In The Incoherence of the Philosophers, the Sufi-sympathetic imam al-Ghazali ("Algazel") of the Ash'ari school of Islamic theology argued against Avicennism, denouncing philosophers such as Ibn Sina and al-Farabi. The text was dramatically successful, and marked a milestone in the ascendance of the Ash'ari within philosophy and theological discourse. It was preceded by a summary of Neoplatonism titled Maqasid al-Falasifah ("Aims of the Philosophers").
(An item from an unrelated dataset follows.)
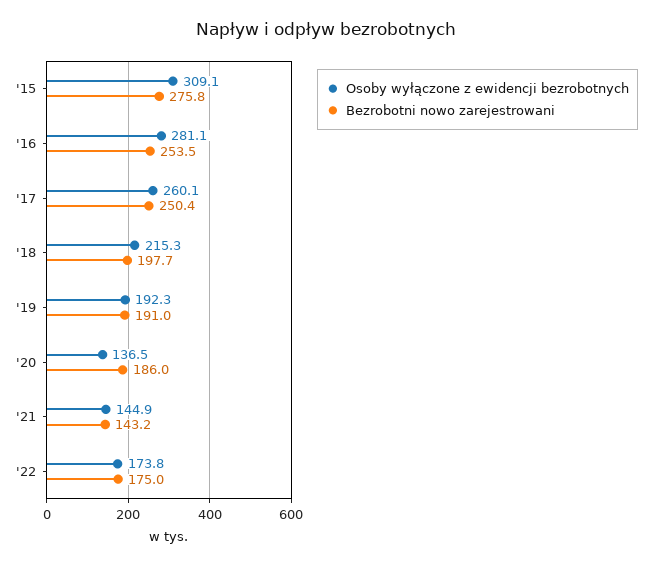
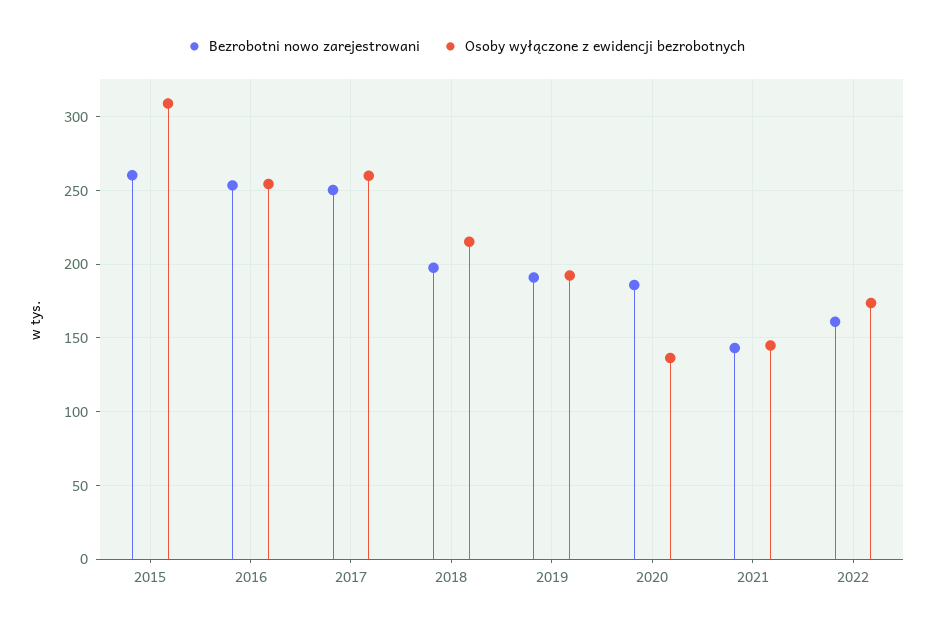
Bezrobotni nowo zarejestrowani, '15: 275.8 -> 260
Osoby wyłączone z ewidencji bezrobotnych, '16: 281.1 -> 255
Bezrobotni nowo zarejestrowani, '22: 175 -> 160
Al-Ghazali stated that one must be well versed in the ideas of the philosophers before setting out to refute their ideas. Al-Ghazali also stated that he did not have any problem with other branches of philosophy such as physics, logic, astronomy or mathematics. His objection was with metaphysics, in which he claimed that the philosophers did not use the same tools, namely logic, which they used for other sciences.

==Contents==
Ibn Rushd's response defends the doctrines of the "philosophers" and criticizes al-Ghazali's own arguments. It is written as a sort of dialogue: Ibn Rushd quotes passages by al-Ghazali and then responds to them.

==Summary==
Ibn Rushd attempted to create harmony between faith and philosophy, between Aristotelian ideas and Islam. He claimed that Aristotle is also right and the words of Quran are also the eternal truth.

==Critical reception==
In Europe, Ibn Rushd's philosophical writings were generally well received by Christian and Jewish scholars and gave rise to the philosophical school of Averroism.